Modelling of gas-liquid-solid distribution in the cocurrent three-phase moving bed

Abstract

The three-phase moving bed reactors (TMBRs) can supply a potential solution for the multi-phase reactions with deactivating catalysts to realize Online Catalyst Replacement (OCR). In this work, computational fluid dynamics (CFD) simulations were employed to investigate the flow behavior of each phase in a cocurrent TMBR. The Euler-Euler multi-phase flow model and two different liquid-solid force models were employed to describe the dense-phase particle flow and liquid-solid interaction, respectively. The results revealed that the solid flow rate increased due to the gas-liquid flow, but radial solids distribution had not changed significantly. The effect of gas-liquid flow on the solid volume distribution was mainly reflected in the wall and inlet region, which led to lower solid volume fraction and higher granular temperature in the local area. Meanwhile, compared with trickle beds, with the increasing gas flow rate or decreasing liquid flow rate, both the liquid holdup and flow dead zone decreased in TMBRs.

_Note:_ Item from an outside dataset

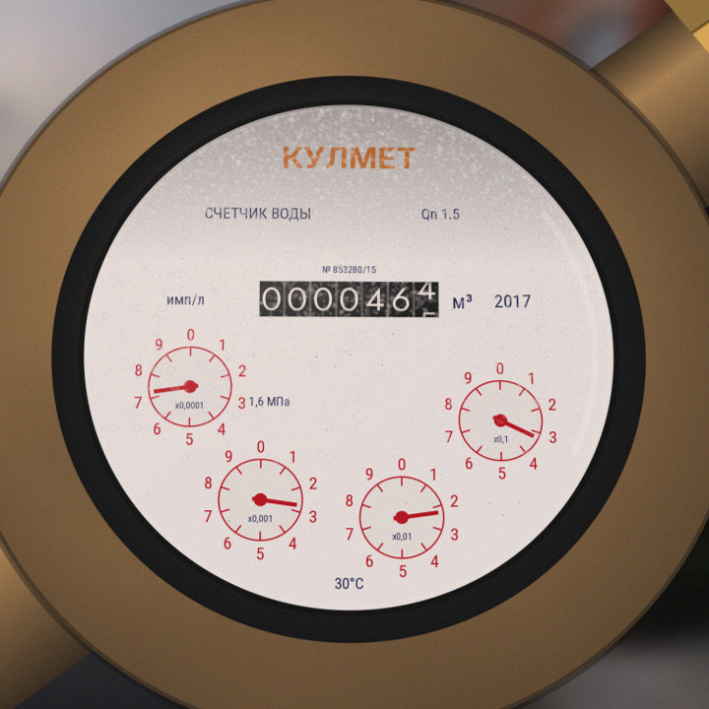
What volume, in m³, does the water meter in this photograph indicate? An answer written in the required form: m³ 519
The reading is m³ 464.3227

With the increase in liquid flow rate, the effect of liquid migration (from the wall to the center) on the liquid distribution was weakened. Besides, due to the competition between the pressure gradient force and gas-liquid drag force, the variations of volume and velocity of each phase depended on operating conditions, which were divided into three typical ranges. The gas-liquid-solid distribution could significantly advance the understanding of flow behaviors in TMBRs, based on which the reactor development could be further promoted.